= Greenberg v. National Geographic =

Copyright lawsuit

Greenberg v. National Geographic was a copyright lawsuit regarding image use and republication rights of National Geographic Society to their magazine in electronic form.

==Details==
After the National Geographic released a digital archive containing all monthly issues of National Geographic magazine in 1997, photographer Jerry Greenberg took the Society to court over the reproduction of photographs that National Geographic had licensed from him. National Geographic withdrew this archive from the market in 2004 until after litigation was finished. The archive, called "The Complete National Geographic on CD-ROM and DVD", contained image duplicates of the print magazines. National Geographic argued that the archive was a "revision", and thus National Geographic held the license to republish. The plaintiff argued that the archive, which included an introductory sequence set to music and a search feature, was a new work.

==Rulings==
Two federal appellate courts made rulings on the cases. In 2001, the United States Court of Appeals for the Eleventh Circuit ruled against National Geographic, before a ruling in a similar case later in the year in the U.S. Supreme Court, in respect to the same U.S. Copyright law statute, New York Times Co. v. Tasini.

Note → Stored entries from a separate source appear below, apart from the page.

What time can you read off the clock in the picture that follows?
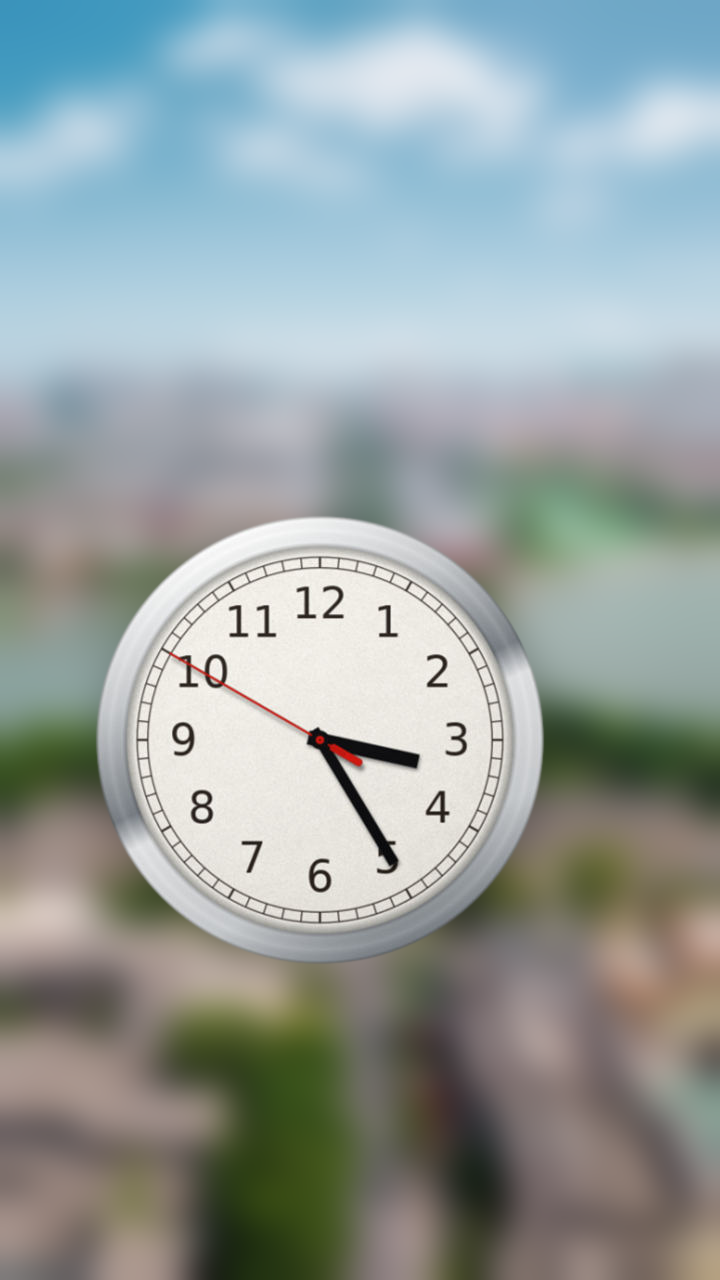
3:24:50
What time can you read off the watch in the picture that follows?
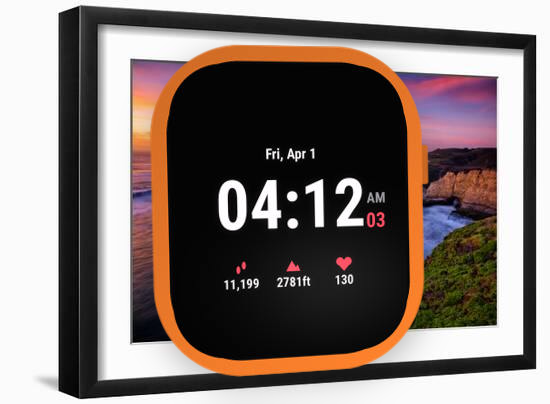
4:12:03
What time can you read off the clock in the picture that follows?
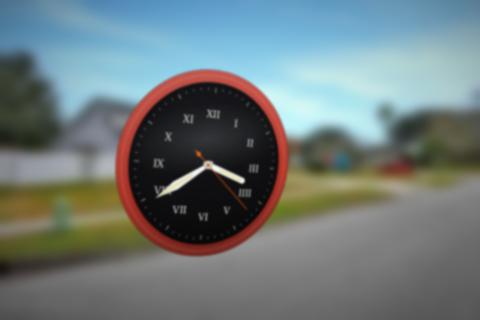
3:39:22
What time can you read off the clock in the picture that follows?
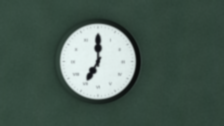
7:00
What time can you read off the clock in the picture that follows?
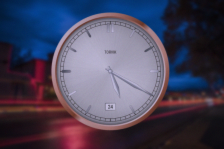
5:20
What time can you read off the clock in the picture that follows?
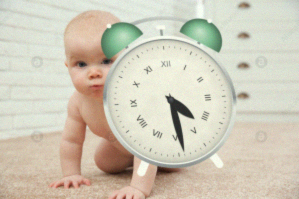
4:29
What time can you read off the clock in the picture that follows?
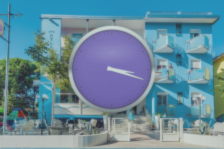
3:18
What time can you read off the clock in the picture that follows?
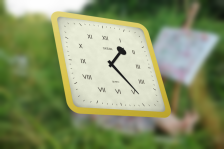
1:24
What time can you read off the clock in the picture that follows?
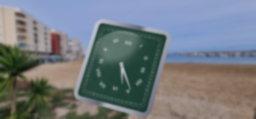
5:24
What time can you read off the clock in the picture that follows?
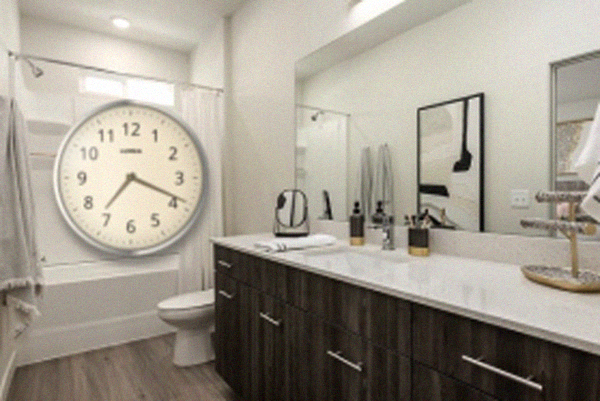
7:19
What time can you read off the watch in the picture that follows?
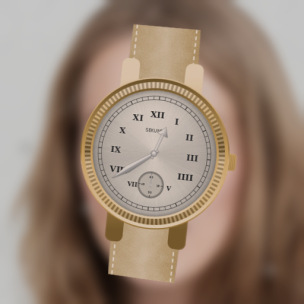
12:39
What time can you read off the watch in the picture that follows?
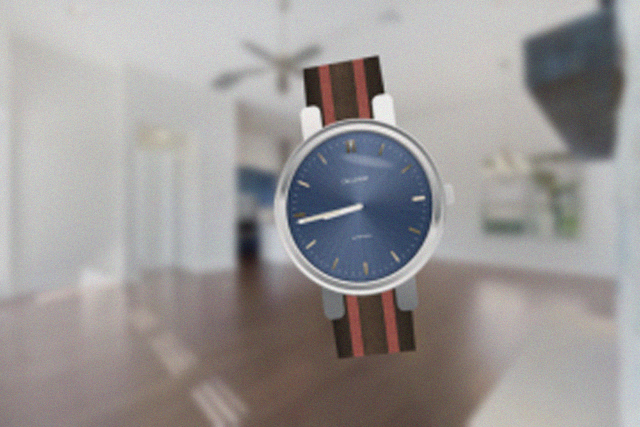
8:44
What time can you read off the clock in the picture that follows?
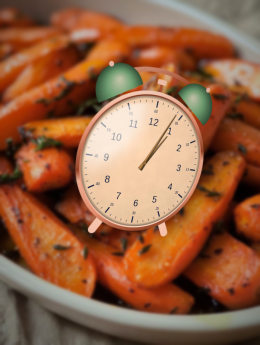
1:04
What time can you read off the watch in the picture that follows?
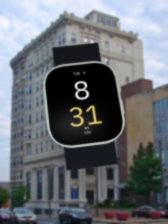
8:31
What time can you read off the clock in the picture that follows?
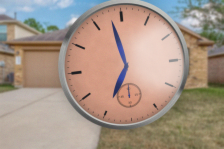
6:58
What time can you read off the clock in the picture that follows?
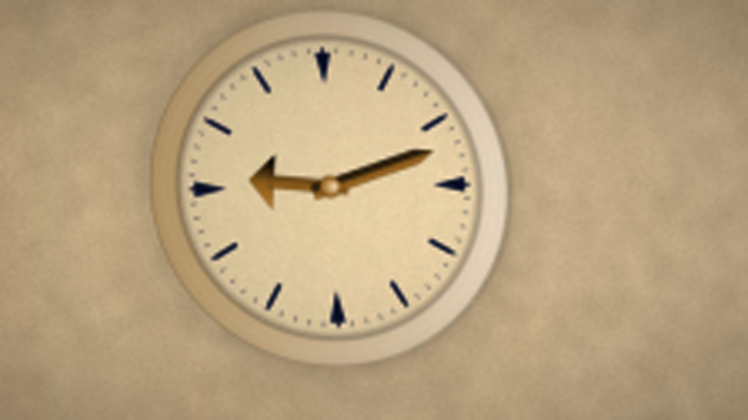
9:12
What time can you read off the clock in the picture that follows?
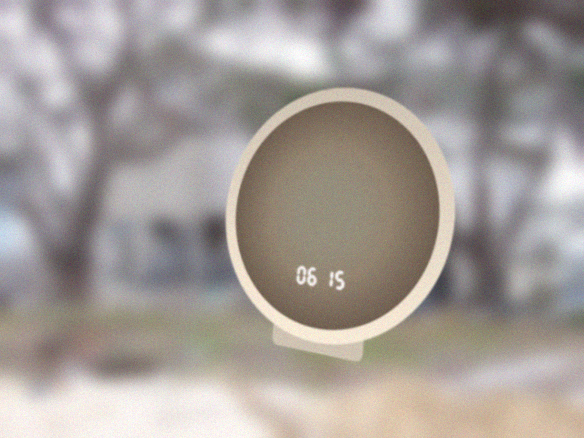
6:15
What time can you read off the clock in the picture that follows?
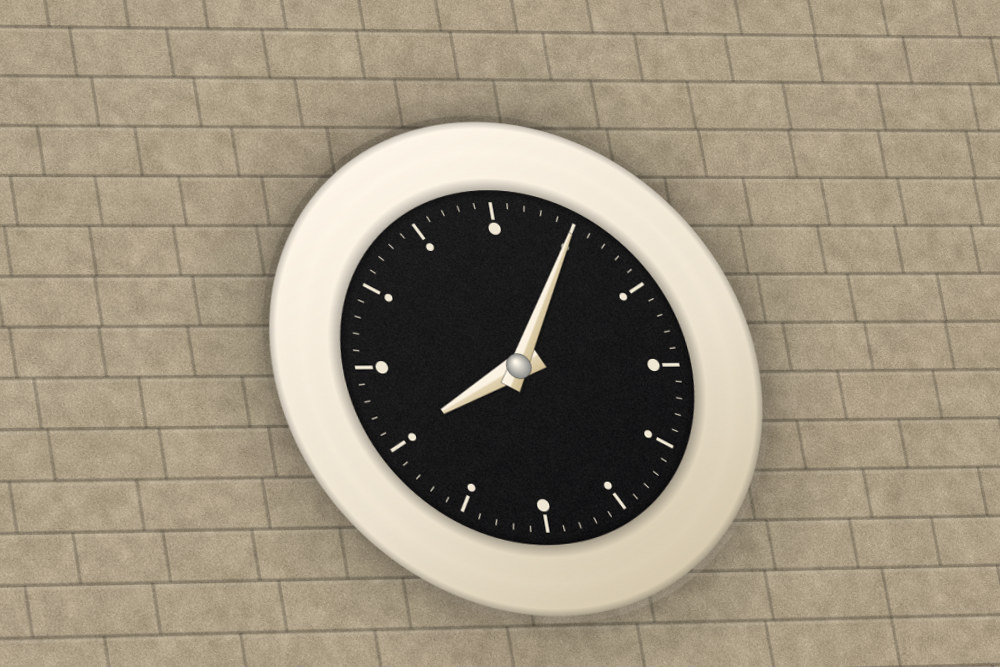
8:05
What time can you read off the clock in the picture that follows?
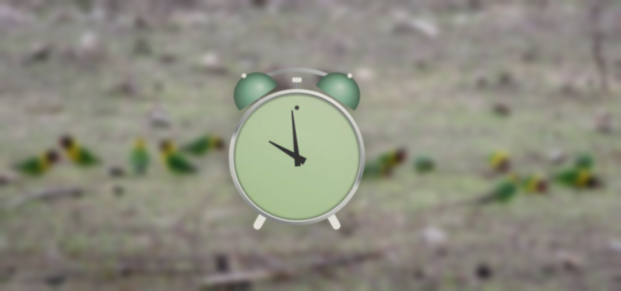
9:59
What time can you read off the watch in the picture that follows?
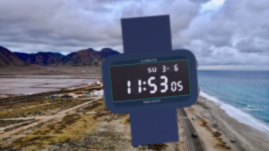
11:53:05
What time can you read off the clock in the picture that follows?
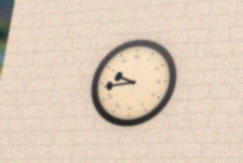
9:44
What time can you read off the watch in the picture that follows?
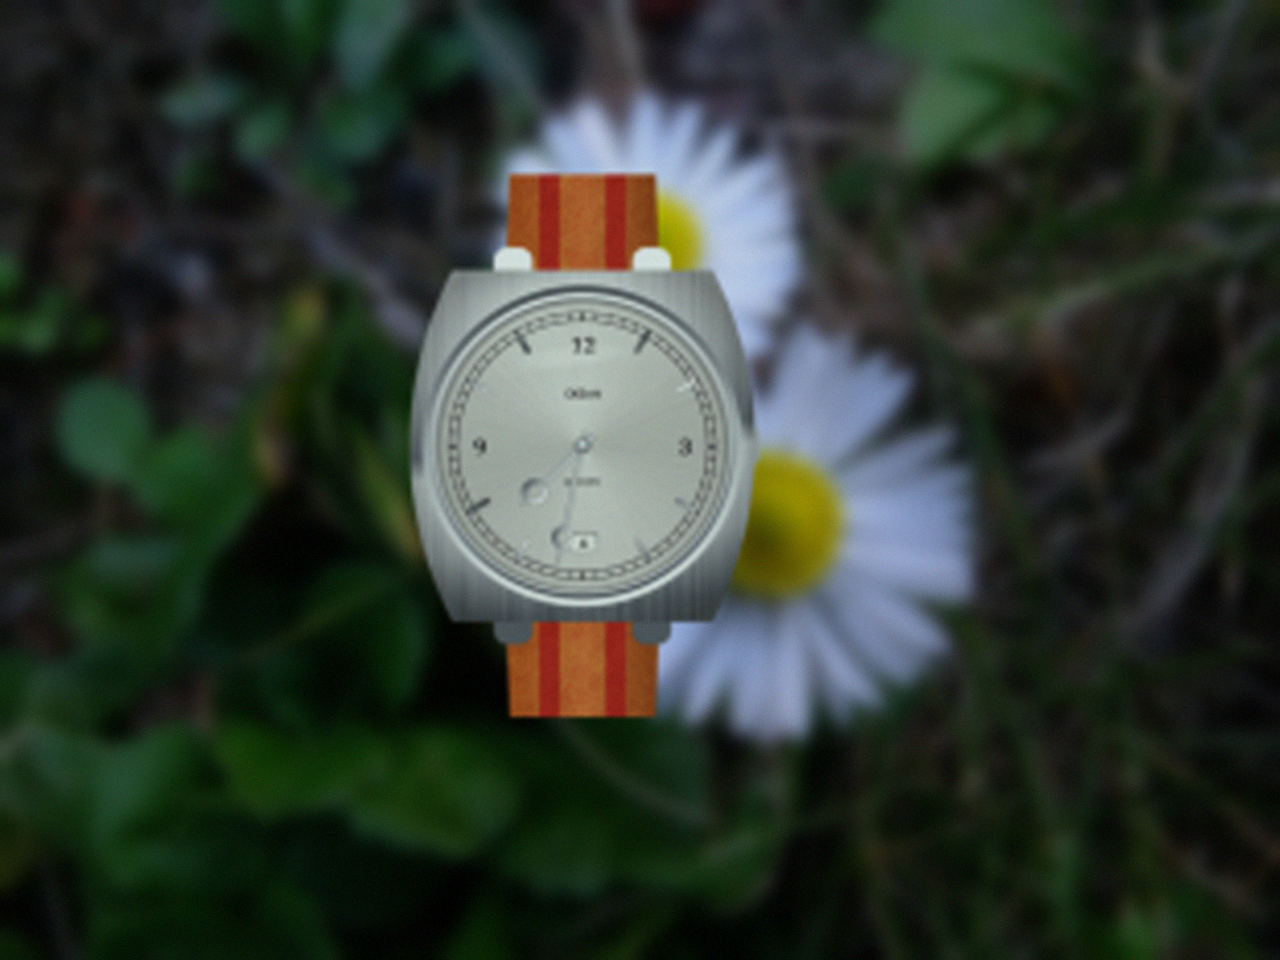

On March 4, 2005, the United States Court of Appeals for the Second Circuit said that Greenberg was inconsistent with the Supreme Court ruling in Tasini, and ruled in favor of National Geographic in another case regarding the Complete National Geographic product (Faulkner v. National Geographic Enterprises).

On June 13, 2007, the Eleventh Circuit reversed its prior decision in Greenberg I and remanded the case back to the U.S. district court, agreeing with the Second Circuit ruling in Faulkner that Greenberg I was inconsistent with the later Tasini decision (Greenberg II).

On August 30, 2007, the Eleventh Circuit issued an order vacating the panel decision in Greenberg II and said the Court would hear the appeal en banc, or by all the judges on the Court, which was heard February 26, 2008.

On June 30, 2008, the Eleventh Circuit held (Greenberg III) that National Geographic's reproduction of its magazine electronically was privileged under the federal copyright statute.

==Results==
Since National Geographic's victory in the Second Circuit, several publications (including The New Yorker, Playboy, Atlantic Monthly, Mad Magazine, and Rolling Stone) have either produced or announced plans to produce complete reproductions of their prior paper magazines on DVD or a restricted website for subscribers.

As a result of this ruling National Geographic announced it is releasing the full 120-year version of its magazine at the end of October 2009.